--- START ---

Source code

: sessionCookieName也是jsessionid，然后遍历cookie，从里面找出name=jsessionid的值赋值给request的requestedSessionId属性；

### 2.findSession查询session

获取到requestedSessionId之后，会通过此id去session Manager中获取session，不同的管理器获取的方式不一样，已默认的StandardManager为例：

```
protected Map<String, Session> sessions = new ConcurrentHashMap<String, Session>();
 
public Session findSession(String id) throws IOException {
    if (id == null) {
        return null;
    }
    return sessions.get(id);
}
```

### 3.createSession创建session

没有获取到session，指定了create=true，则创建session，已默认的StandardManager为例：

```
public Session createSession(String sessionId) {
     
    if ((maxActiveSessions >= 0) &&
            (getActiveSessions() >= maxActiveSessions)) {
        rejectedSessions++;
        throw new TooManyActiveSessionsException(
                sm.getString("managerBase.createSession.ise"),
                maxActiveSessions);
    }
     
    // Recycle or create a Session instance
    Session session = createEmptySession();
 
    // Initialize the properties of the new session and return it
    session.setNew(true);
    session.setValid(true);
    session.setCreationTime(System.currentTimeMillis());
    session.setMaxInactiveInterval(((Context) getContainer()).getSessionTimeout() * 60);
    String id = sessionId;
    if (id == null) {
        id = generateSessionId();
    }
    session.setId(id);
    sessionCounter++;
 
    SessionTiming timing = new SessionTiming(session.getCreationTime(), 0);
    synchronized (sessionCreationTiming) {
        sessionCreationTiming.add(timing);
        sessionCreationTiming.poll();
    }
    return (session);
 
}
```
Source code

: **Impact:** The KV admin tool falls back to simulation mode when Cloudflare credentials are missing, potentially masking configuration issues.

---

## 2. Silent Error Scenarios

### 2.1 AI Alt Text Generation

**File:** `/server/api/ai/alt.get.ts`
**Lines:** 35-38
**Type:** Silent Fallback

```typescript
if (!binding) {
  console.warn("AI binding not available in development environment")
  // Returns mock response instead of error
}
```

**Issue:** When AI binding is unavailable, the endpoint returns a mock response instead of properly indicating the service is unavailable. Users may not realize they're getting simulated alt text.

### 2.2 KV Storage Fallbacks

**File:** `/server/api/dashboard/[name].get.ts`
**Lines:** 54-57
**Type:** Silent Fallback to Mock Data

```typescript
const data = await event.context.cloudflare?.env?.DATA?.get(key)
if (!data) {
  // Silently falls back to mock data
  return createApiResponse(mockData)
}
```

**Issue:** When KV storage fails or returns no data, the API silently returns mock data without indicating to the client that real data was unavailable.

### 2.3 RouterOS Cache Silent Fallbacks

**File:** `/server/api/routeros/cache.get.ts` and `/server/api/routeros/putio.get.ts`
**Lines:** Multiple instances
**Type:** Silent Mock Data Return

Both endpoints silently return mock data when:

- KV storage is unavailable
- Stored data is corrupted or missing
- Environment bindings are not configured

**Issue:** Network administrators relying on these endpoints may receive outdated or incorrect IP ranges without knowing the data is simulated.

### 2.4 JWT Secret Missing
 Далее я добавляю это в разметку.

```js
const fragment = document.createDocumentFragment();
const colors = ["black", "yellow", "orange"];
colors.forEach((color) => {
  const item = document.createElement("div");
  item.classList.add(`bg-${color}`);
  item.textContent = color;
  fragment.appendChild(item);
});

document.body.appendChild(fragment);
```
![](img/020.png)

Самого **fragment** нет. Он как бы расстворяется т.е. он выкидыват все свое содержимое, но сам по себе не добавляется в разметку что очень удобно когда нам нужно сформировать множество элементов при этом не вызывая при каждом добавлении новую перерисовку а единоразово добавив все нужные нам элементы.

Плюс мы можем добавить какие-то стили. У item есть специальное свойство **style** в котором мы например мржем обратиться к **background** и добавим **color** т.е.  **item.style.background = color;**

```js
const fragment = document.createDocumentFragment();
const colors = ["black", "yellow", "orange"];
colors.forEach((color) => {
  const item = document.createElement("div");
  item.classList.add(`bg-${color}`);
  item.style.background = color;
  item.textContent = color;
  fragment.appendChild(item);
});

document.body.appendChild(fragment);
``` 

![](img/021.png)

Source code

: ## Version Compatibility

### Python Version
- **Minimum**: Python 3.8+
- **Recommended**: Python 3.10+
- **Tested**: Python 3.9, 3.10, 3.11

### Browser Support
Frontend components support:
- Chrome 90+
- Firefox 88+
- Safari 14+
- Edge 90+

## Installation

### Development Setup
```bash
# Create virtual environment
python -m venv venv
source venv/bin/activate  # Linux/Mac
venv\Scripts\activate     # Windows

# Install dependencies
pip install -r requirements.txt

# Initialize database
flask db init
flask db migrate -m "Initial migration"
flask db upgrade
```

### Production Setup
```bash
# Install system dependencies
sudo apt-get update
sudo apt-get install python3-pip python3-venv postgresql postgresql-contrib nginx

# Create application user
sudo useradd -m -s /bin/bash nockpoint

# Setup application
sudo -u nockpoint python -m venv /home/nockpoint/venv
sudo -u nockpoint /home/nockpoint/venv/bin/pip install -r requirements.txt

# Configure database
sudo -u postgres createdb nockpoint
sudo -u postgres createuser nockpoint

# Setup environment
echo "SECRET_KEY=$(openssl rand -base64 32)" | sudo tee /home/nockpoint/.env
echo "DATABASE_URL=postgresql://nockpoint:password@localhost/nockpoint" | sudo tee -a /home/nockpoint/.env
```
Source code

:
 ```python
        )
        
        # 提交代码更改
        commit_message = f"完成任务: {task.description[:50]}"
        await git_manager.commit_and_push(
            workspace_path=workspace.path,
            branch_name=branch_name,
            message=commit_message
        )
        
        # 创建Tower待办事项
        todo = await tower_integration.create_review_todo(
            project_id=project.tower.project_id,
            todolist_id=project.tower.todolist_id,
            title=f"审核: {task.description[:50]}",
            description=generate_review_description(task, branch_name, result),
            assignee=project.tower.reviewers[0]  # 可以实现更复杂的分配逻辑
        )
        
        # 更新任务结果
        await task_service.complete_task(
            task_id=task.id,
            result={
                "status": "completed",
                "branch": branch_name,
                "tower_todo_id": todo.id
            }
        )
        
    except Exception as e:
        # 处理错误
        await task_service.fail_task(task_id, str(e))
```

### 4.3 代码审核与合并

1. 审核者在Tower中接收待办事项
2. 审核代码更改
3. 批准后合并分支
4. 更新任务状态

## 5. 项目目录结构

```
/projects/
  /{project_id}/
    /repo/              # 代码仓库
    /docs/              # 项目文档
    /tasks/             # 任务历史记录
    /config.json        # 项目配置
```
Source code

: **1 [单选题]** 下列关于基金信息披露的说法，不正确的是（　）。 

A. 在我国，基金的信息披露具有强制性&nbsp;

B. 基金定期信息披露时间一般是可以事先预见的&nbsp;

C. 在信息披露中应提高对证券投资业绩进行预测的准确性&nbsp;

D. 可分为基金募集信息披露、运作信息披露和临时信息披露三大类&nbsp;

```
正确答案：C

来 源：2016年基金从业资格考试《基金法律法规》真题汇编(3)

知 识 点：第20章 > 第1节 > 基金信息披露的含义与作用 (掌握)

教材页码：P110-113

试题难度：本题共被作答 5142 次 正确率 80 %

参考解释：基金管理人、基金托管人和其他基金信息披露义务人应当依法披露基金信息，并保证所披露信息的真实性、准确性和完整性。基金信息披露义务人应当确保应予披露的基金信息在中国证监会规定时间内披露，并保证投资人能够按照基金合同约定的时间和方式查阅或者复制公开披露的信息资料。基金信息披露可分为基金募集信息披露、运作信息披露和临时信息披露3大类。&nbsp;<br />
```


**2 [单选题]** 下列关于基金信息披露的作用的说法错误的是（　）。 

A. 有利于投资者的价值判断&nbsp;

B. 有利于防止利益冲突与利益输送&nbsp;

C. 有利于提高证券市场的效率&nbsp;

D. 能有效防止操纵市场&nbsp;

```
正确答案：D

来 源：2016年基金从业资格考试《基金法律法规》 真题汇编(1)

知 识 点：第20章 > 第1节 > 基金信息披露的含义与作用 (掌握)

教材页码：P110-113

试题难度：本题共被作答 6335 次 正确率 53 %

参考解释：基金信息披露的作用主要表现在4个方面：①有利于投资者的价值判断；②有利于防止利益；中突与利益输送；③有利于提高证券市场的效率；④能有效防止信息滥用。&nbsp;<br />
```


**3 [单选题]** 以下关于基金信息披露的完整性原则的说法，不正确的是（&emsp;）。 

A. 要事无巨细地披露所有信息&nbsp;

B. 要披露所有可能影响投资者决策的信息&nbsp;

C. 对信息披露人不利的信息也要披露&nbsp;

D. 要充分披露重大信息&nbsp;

--- END ---

Pick every line of the data that includes the string "Setup".

-- Expected answer --
### Development Setup
### Production Setup
# Setup application
# Setup environment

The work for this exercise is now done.